И вдруг — передача. Из Москвы. И какая! Имеет прямое отношение к нам.
«От Советского информбюро, — услышали мы давно не слышанный голос Левитана. — Оперативная сводка за 13 января. Войска 1-го Украинского фронта, перейдя в наступление западнее Сандомира, несмотря на плохие условия погоды, исключающие боевую поддержку авиации, прорвали сильно укрепленную оборону противника на фронте протяжением сорок километров. Решающее значение в прорыве обороны противника имело мощное и хорошо организованное артиллерийское наступление. В течение двух дней наступательных боев войска фронта продвинулись вперед до сорока километров, расширив при этом прорыв до шестидесяти километров по фронту. В ходе наступления наши войска штурмом овладели сильными опорными пунктами обороны противника Шидлув, Стопница, Хмельник, Буско-Здруй (Буск), Висьлица, а также с боями заняли более трехсот пятидесяти других населенных пунктов…»
Потом Левитан читал приказ Верховного Главнокомандующего. В нем упоминались имена командира нашего корпуса и командиров дивизий, входивших в корпус, многих дивизий, и знакомой мне — Наташиной.
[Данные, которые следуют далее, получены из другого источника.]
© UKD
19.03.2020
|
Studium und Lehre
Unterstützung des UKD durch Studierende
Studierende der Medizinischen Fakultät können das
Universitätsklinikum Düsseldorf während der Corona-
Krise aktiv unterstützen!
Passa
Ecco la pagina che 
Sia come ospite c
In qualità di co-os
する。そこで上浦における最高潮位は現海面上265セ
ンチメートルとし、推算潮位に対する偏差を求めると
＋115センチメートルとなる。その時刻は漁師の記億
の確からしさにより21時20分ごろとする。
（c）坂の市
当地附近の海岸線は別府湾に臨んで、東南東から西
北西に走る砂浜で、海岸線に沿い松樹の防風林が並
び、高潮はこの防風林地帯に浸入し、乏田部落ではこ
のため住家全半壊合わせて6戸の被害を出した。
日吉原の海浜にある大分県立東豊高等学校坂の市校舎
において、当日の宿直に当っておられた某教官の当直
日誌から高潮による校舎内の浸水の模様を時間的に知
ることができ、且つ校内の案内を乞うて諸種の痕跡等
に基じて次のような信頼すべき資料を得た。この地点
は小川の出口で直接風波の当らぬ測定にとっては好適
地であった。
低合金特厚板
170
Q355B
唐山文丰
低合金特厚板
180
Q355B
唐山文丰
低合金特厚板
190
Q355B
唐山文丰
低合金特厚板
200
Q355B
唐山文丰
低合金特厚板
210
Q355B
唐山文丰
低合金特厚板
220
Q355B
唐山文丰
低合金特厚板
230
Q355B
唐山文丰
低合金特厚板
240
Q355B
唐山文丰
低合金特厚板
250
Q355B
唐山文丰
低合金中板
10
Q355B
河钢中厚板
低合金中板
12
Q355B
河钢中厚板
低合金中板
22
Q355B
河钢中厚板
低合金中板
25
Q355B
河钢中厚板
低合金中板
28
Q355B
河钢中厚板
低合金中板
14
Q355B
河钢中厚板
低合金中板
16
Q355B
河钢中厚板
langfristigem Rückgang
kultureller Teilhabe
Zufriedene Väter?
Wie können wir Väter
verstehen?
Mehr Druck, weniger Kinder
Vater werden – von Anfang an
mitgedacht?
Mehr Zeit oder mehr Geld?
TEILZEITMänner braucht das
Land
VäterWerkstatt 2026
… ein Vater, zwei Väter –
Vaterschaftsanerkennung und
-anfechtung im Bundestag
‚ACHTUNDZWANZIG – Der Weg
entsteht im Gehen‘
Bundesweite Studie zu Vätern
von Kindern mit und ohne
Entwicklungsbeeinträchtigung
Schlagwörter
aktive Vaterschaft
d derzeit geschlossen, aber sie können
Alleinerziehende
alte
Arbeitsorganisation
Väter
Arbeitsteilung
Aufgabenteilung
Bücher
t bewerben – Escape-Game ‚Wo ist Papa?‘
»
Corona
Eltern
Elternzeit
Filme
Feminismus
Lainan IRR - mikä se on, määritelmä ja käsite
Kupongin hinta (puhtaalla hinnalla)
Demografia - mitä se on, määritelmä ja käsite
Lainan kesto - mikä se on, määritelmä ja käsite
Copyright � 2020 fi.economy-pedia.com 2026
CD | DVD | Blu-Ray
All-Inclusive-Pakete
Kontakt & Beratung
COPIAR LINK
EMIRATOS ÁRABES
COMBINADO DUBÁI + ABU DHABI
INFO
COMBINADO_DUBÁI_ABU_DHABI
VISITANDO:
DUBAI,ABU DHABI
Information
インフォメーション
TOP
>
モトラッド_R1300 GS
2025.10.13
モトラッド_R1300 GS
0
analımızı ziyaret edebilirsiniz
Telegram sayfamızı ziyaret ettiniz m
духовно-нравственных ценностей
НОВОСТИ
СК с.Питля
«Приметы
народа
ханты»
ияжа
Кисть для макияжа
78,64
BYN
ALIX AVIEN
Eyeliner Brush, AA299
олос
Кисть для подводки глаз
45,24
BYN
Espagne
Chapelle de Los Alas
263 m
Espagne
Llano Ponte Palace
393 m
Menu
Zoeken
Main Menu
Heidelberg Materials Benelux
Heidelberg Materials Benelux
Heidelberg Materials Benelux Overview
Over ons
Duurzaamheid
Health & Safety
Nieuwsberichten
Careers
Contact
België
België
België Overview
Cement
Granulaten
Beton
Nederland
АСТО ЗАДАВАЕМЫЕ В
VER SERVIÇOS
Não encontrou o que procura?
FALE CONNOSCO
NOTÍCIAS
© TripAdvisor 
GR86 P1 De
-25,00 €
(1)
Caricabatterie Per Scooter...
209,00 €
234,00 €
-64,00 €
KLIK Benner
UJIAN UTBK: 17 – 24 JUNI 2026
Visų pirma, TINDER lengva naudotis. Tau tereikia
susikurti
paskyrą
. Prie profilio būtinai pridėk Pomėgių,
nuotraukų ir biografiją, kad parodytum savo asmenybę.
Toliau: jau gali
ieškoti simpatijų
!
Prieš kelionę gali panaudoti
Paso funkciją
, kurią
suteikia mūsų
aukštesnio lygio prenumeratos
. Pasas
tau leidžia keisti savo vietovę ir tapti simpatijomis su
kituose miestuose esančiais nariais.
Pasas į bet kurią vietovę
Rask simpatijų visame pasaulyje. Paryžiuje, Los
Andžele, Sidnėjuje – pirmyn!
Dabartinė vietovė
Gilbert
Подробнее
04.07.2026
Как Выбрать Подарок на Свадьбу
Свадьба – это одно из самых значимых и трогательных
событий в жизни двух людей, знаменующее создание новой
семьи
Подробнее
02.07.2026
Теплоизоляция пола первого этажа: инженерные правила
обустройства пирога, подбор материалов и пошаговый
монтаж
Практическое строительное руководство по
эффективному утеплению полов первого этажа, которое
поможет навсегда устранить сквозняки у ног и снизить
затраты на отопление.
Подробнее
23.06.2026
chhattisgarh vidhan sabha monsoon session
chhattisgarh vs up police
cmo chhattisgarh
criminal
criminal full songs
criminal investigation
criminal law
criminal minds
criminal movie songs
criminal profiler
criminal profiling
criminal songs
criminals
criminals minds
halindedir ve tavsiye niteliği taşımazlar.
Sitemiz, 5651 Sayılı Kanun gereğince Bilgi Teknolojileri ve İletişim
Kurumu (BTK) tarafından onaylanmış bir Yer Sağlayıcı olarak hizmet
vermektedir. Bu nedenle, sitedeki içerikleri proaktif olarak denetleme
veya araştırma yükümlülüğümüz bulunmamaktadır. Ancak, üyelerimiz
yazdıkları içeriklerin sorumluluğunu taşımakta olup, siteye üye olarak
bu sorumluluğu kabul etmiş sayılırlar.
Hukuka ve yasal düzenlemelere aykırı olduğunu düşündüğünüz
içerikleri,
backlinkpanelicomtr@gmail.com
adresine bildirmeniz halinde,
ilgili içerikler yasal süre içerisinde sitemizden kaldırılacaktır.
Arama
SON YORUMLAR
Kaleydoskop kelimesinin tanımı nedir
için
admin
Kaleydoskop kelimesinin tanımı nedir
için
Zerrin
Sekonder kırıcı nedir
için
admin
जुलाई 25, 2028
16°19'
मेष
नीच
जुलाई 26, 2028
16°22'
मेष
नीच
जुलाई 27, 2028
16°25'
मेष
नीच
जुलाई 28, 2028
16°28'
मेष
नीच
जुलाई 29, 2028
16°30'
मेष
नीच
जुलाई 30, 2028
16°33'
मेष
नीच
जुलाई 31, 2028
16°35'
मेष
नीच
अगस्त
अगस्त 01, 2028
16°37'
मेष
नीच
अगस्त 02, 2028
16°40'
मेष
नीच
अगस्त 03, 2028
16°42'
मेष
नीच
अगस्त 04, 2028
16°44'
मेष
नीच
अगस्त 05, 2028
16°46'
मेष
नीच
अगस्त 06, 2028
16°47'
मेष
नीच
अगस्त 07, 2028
«Сегодня, 13 января, — услышали мы, — в 21 час 30 минут столица нашей Родины Москва от имени Родины салютует доблестным войскам 1-го Украинского фронта, прорвавшим оборону немцев, — двадцатью артиллерийскими залпами из двухсот двадцати четырех орудий…»
Мы не слышали залпов этого салюта. Не знали мы и о том, что 14 января перешли в наступление войска 1-го и 2-го, а за ними и 3-го Белорусского фронтов.
Война оказалась совсем не такой, как мы ее представляли. Она была теперь, правда, и не такой, как прежде. Я помнил войну по нескольким часам, проведенным под Москвой в сорок первом. Я знал о ней по рассказам тех, кто начал свой путь по дорогам войны с двадцать второго июня. Я слышал о ней от Наташи, которая провела на фронте не несколько недель, как мы, а три года. Сейчас война была победной и в этом смысле радостной. Перевес в силе и технике был настолько явным, что каждый понимал: дело идет к развязке. И лозунг «Дойдем до Берлина» не воспринимался как желаемое, отвлеченное понятие. Он имел практически близкий, реальный смысл.
И все же война это война. Наши представления о ней, как о поле нескончаемого геройства и славы, казались сейчас такими же далекими, как Гороховецкие лагеря.